• _Source material_:
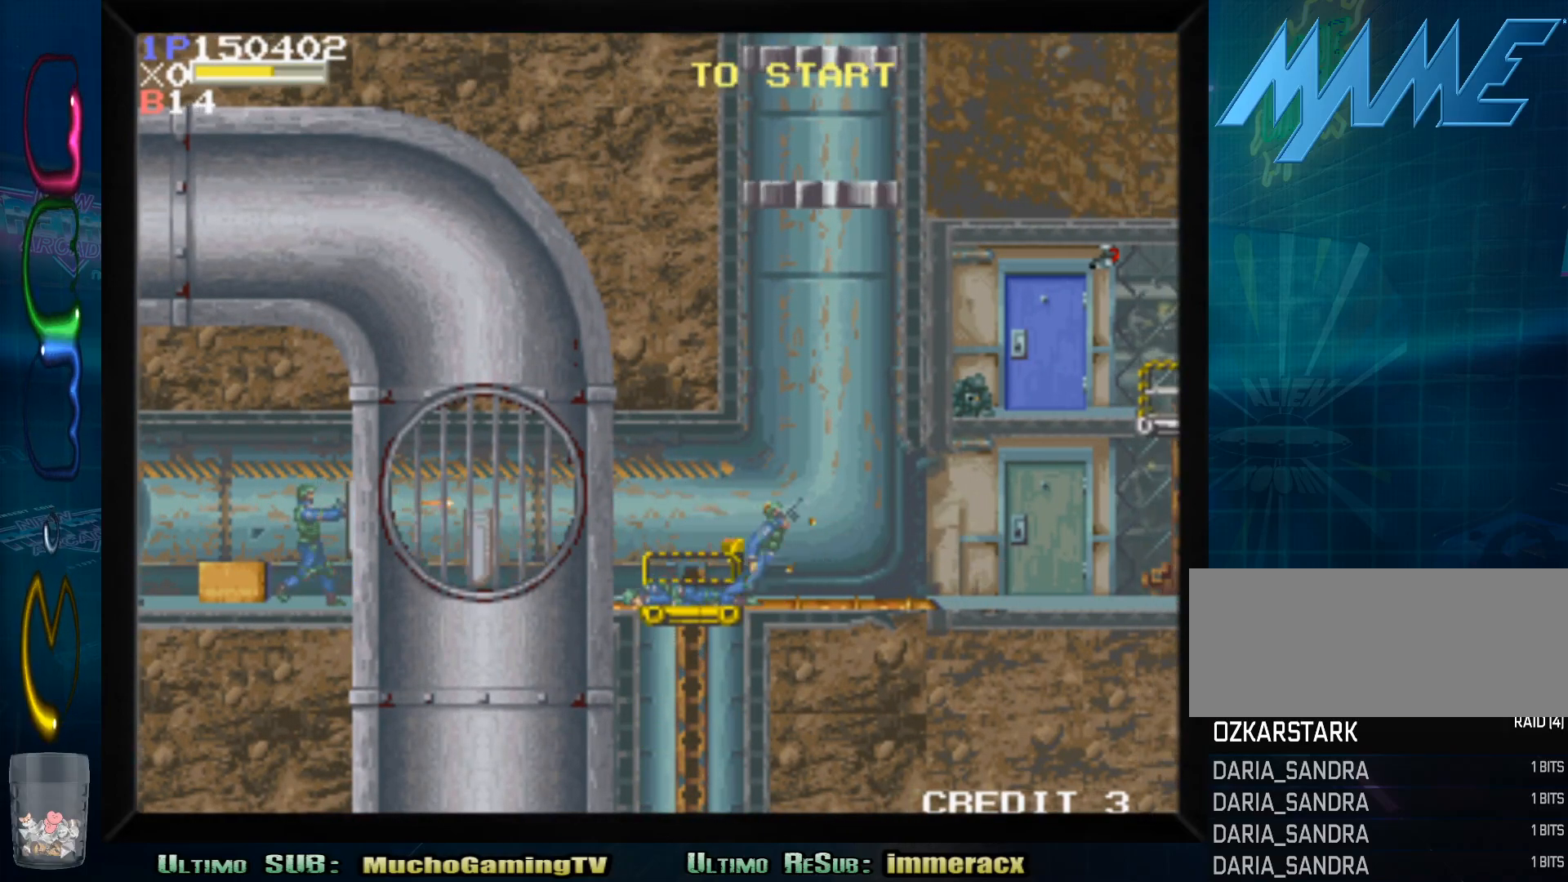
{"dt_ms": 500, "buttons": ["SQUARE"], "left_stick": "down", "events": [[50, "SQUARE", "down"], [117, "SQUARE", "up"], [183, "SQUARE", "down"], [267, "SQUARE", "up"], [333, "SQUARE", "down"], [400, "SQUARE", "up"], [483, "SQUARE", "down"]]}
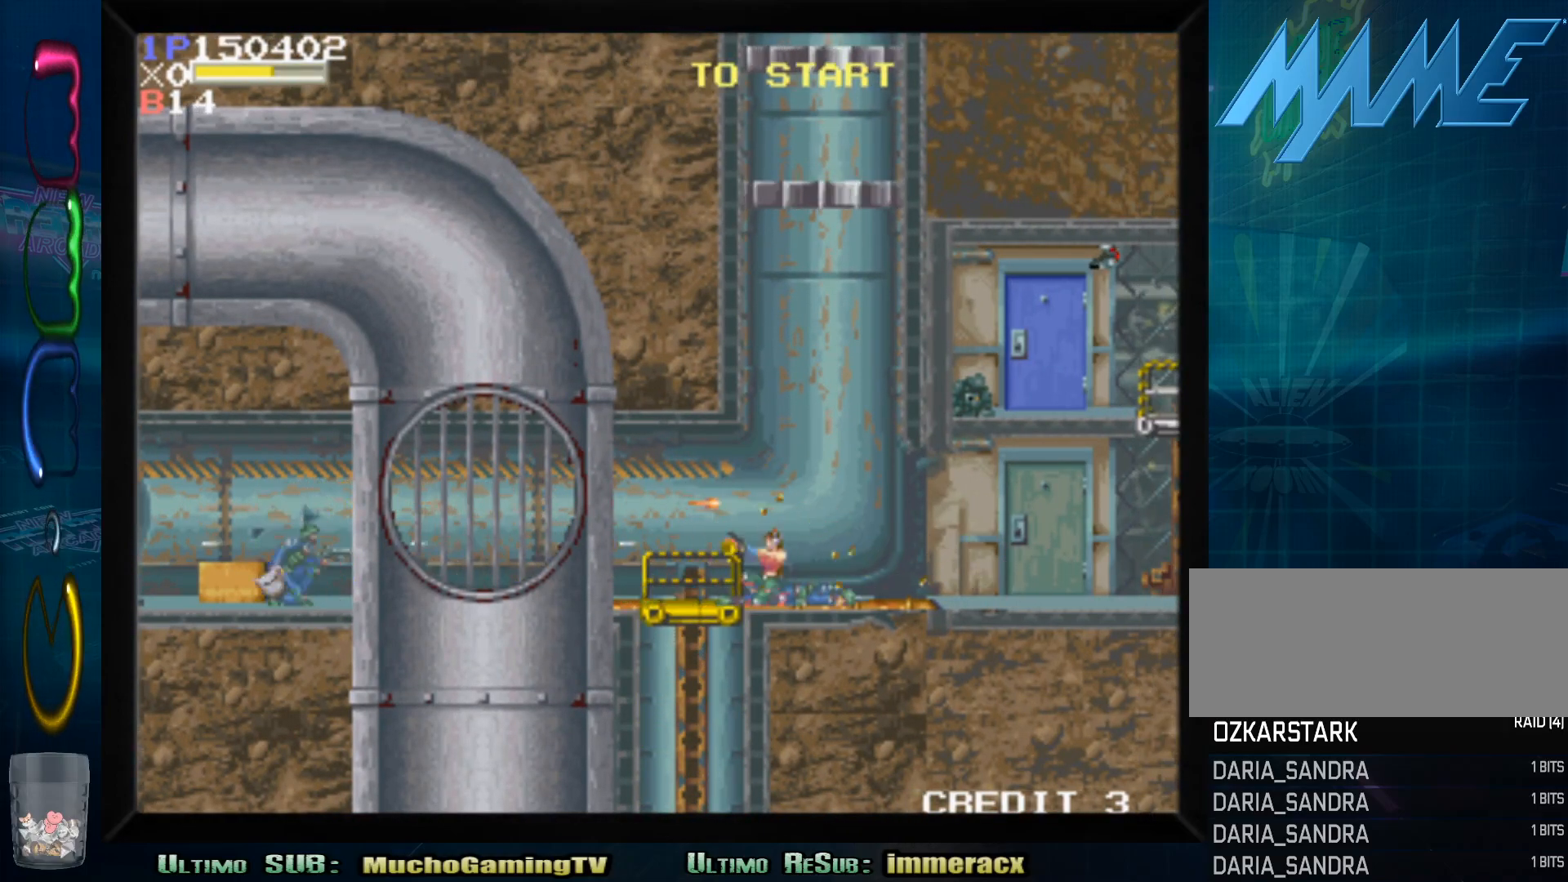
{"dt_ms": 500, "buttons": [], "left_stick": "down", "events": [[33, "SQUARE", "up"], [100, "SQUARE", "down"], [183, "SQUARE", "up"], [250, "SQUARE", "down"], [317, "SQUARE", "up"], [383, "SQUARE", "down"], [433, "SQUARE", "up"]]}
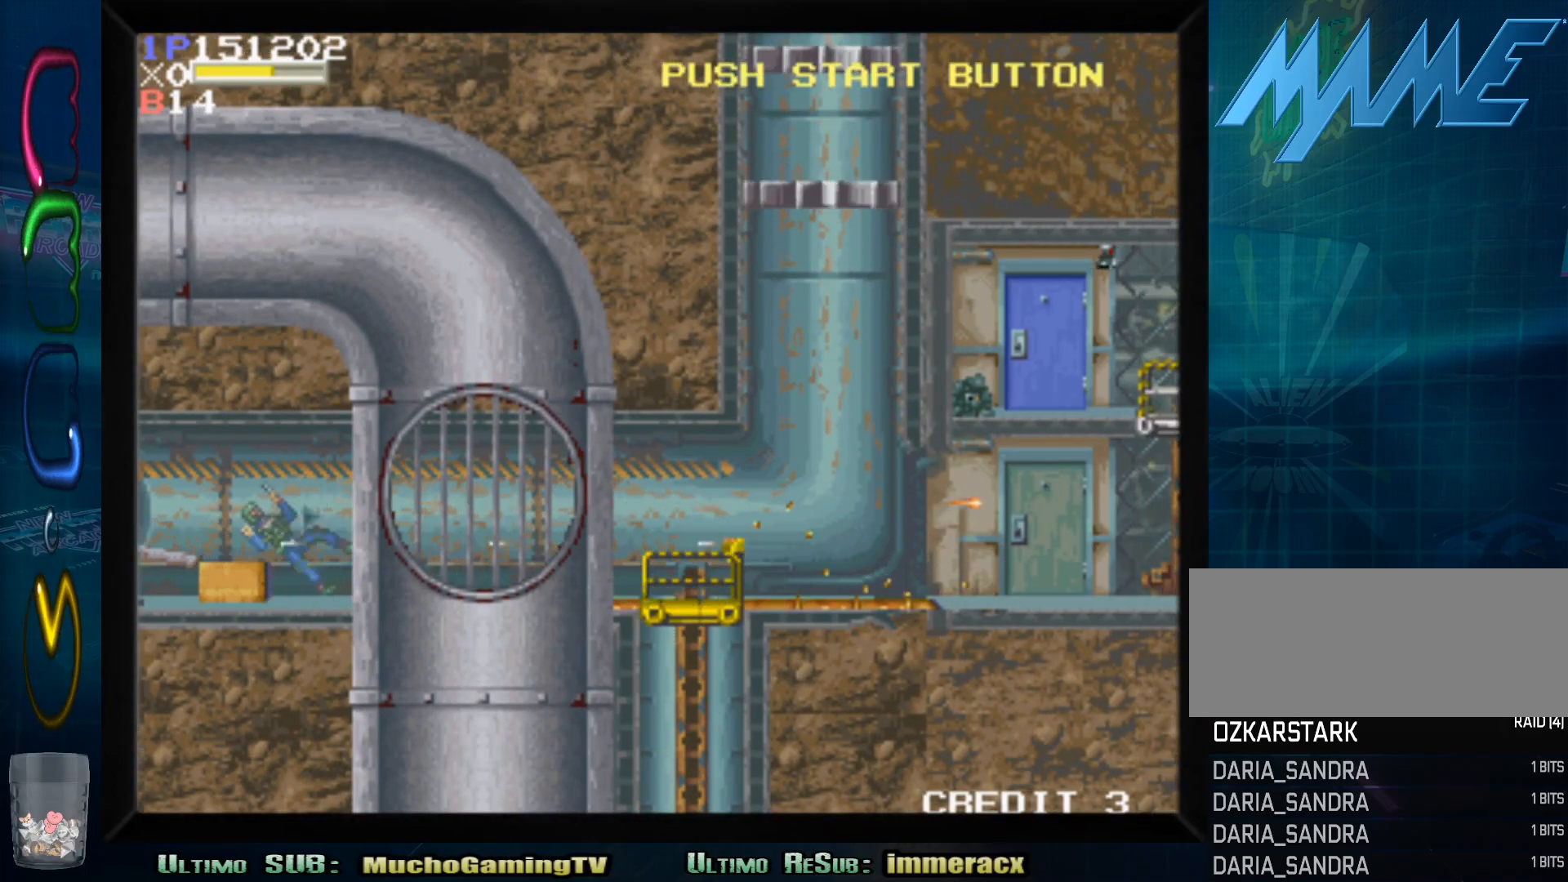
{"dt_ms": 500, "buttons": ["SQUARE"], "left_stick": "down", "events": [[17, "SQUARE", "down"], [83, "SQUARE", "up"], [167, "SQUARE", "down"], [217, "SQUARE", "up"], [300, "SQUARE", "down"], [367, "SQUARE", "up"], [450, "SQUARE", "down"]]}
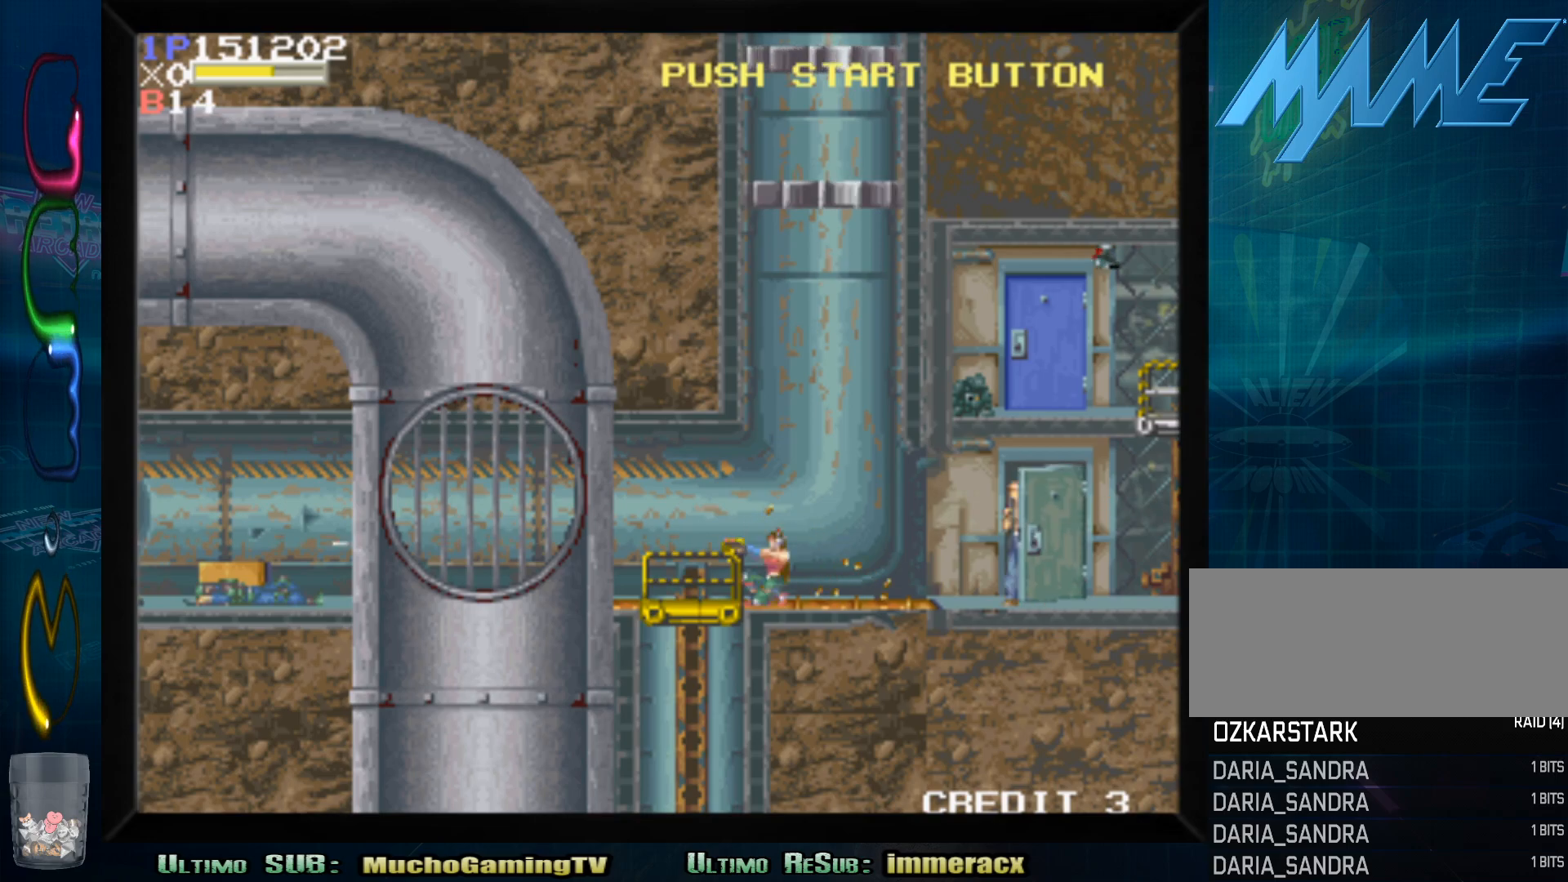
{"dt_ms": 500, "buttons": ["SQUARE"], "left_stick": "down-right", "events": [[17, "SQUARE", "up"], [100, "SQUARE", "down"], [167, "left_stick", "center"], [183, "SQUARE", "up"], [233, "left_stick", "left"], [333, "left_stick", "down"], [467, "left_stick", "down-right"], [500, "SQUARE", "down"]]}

• _Exercise objective_:
Apart from its pictures, the data is to be repeated exactly.

• _Reply_:
{"dt_ms": 500, "buttons": ["SQUARE"], "left_stick": "down", "events": [[50, "SQUARE", "down"], [117, "SQUARE", "up"], [183, "SQUARE", "down"], [267, "SQUARE", "up"], [333, "SQUARE", "down"], [400, "SQUARE", "up"], [483, "SQUARE", "down"]]}
{"dt_ms": 500, "buttons": [], "left_stick": "down", "events": [[33, "SQUARE", "up"], [100, "SQUARE", "down"], [183, "SQUARE", "up"], [250, "SQUARE", "down"], [317, "SQUARE", "up"], [383, "SQUARE", "down"], [433, "SQUARE", "up"]]}
{"dt_ms": 500, "buttons": ["SQUARE"], "left_stick": "down", "events": [[17, "SQUARE", "down"], [83, "SQUARE", "up"], [167, "SQUARE", "down"], [217, "SQUARE", "up"], [300, "SQUARE", "down"], [367, "SQUARE", "up"], [450, "SQUARE", "down"]]}
{"dt_ms": 500, "buttons": ["SQUARE"], "left_stick": "down-right", "events": [[17, "SQUARE", "up"], [100, "SQUARE", "down"], [167, "left_stick", "center"], [183, "SQUARE", "up"], [233, "left_stick", "left"], [333, "left_stick", "down"], [467, "left_stick", "down-right"], [500, "SQUARE", "down"]]}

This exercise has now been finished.